The minimum sensible example is (for the first example posted by the OP):

#pragma omp parallel sections
{
    #pragma omp section
    { 
        printf ("id = %d, \n", omp_get_thread_num());
    }

    #pragma omp section
    { 
        printf ("id = %d, \n", omp_get_thread_num());
    }
}

On my machine, this prints

id = 0,
id = 1,

showing that the two sections are being executed by different threads.

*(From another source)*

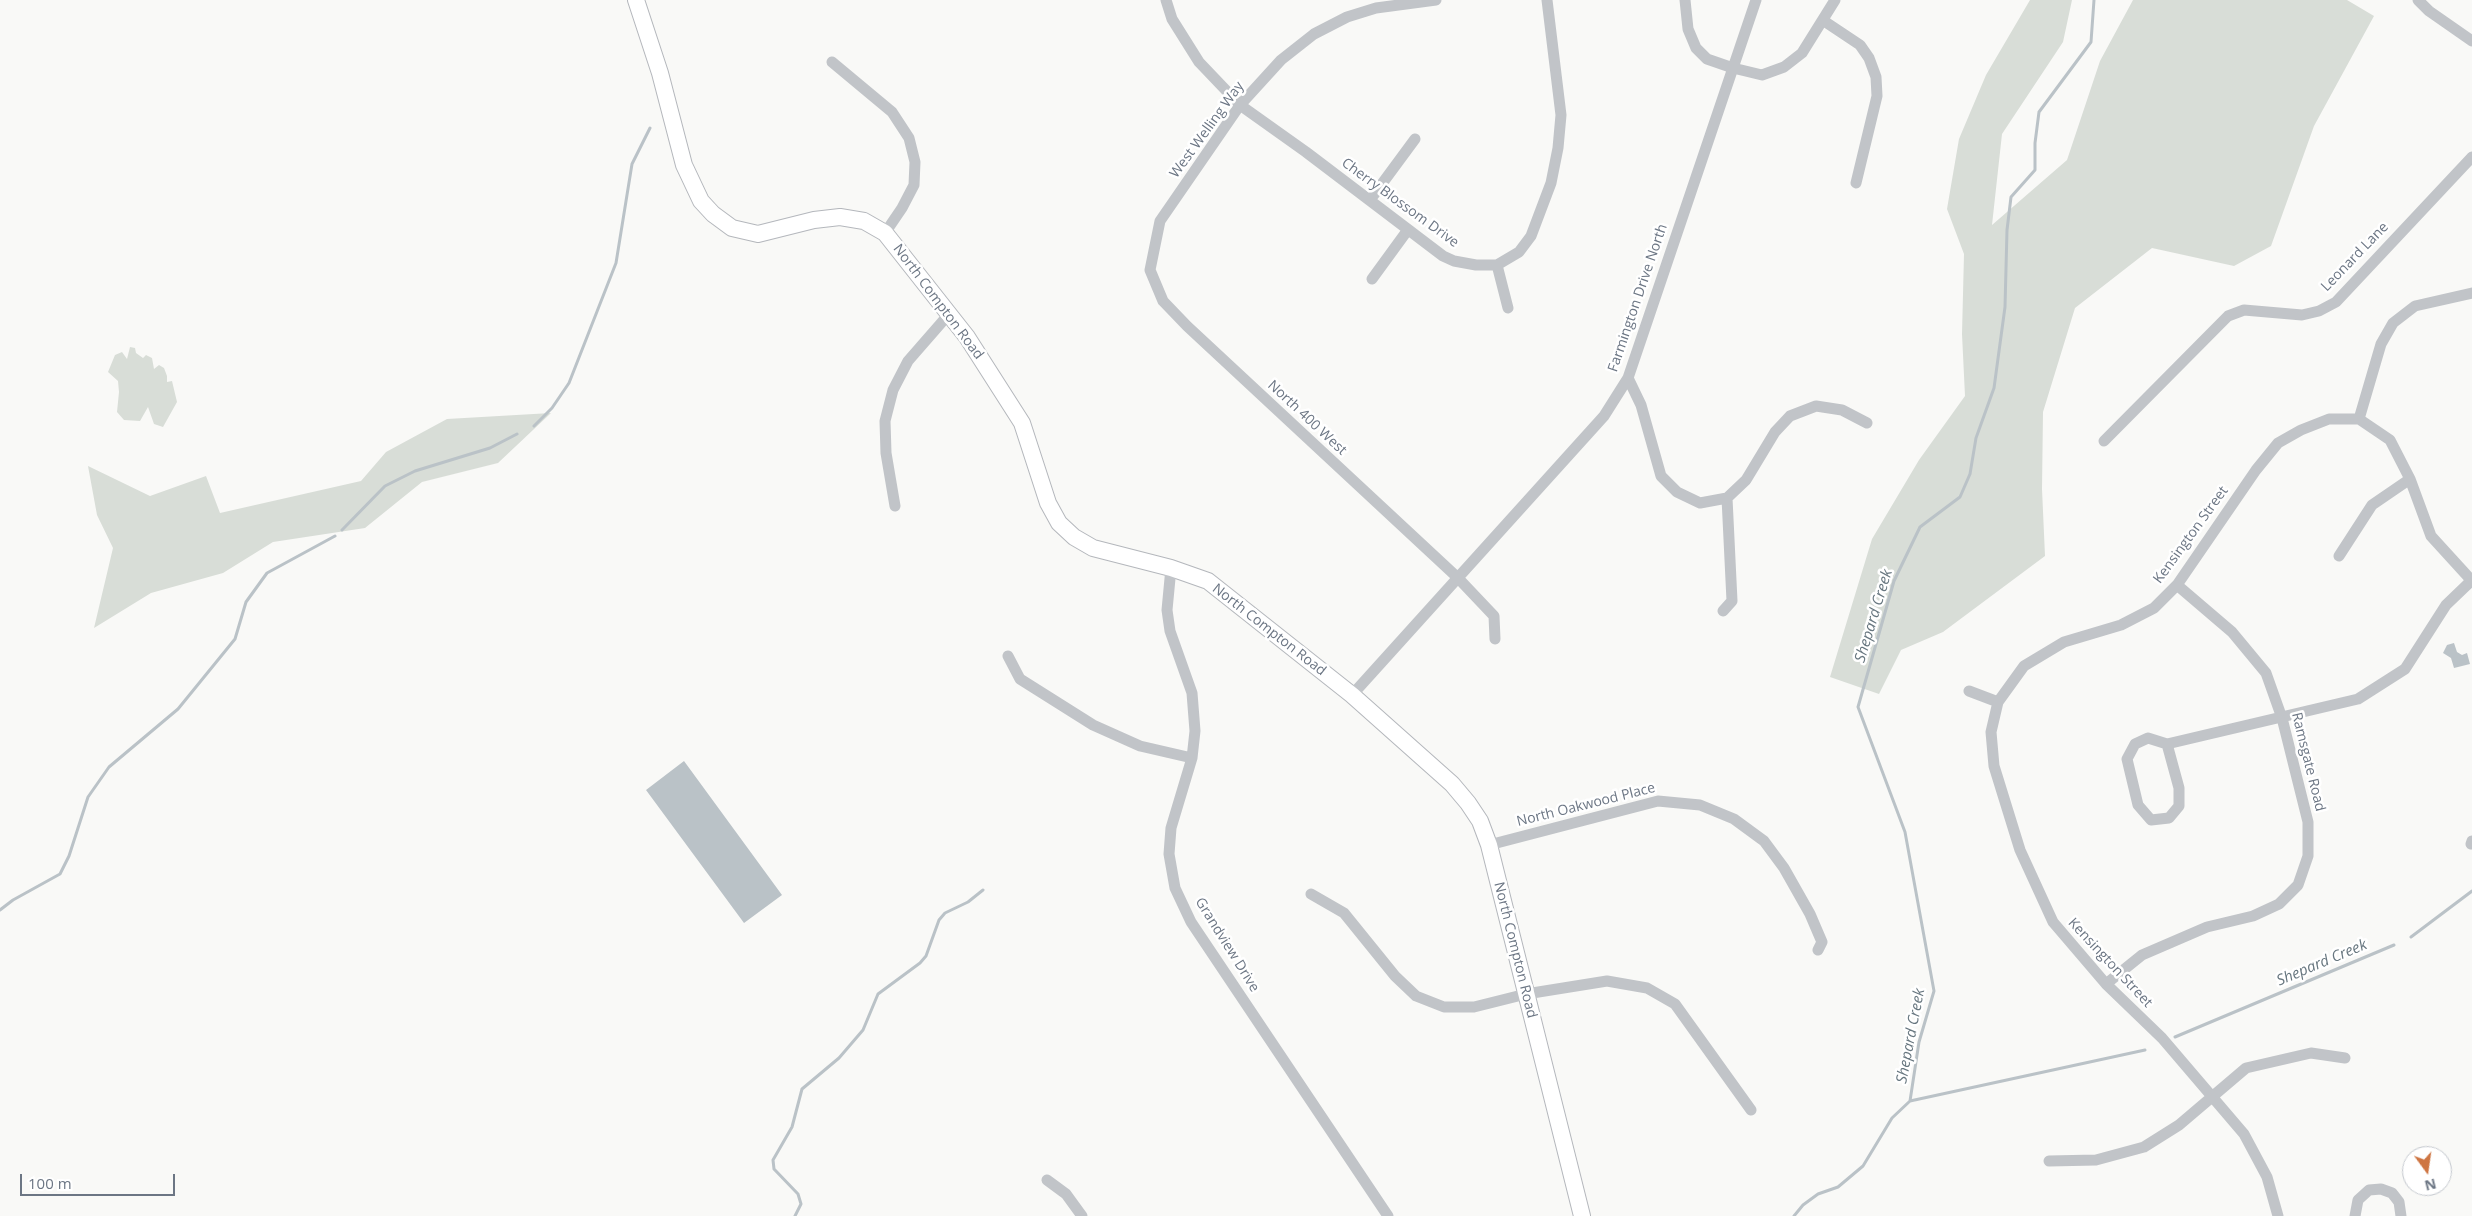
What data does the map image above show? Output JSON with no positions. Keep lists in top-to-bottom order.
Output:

It's worth noting that however this code can not extract more parallelism than two threads: if it is executed with more threads, the other threads don't have any work to do and will just sit down idle.

Solution 2:

The idea of parallel sections is to give the compiler a hint that the various (inner) sections can be performed in parallel, for example:

#pragma omp parallel sections
{
   #pragma omp section
   {
      /* Executes in thread 1 */
   } 
   #pragma omp section
   {
      /* Executes in thread 2 */
   } 
   #pragma omp section
   {
      /* Executes in thread 3 */
   } 
   /* ... */
}

This is a hint to the compiler and not guaranteed to happen, though it should. Your output is kind of what is expected; it says that there are #sections being executed in thread id 1, and in thread 2. The output order is non-deterministic as you don't know what thread will run first.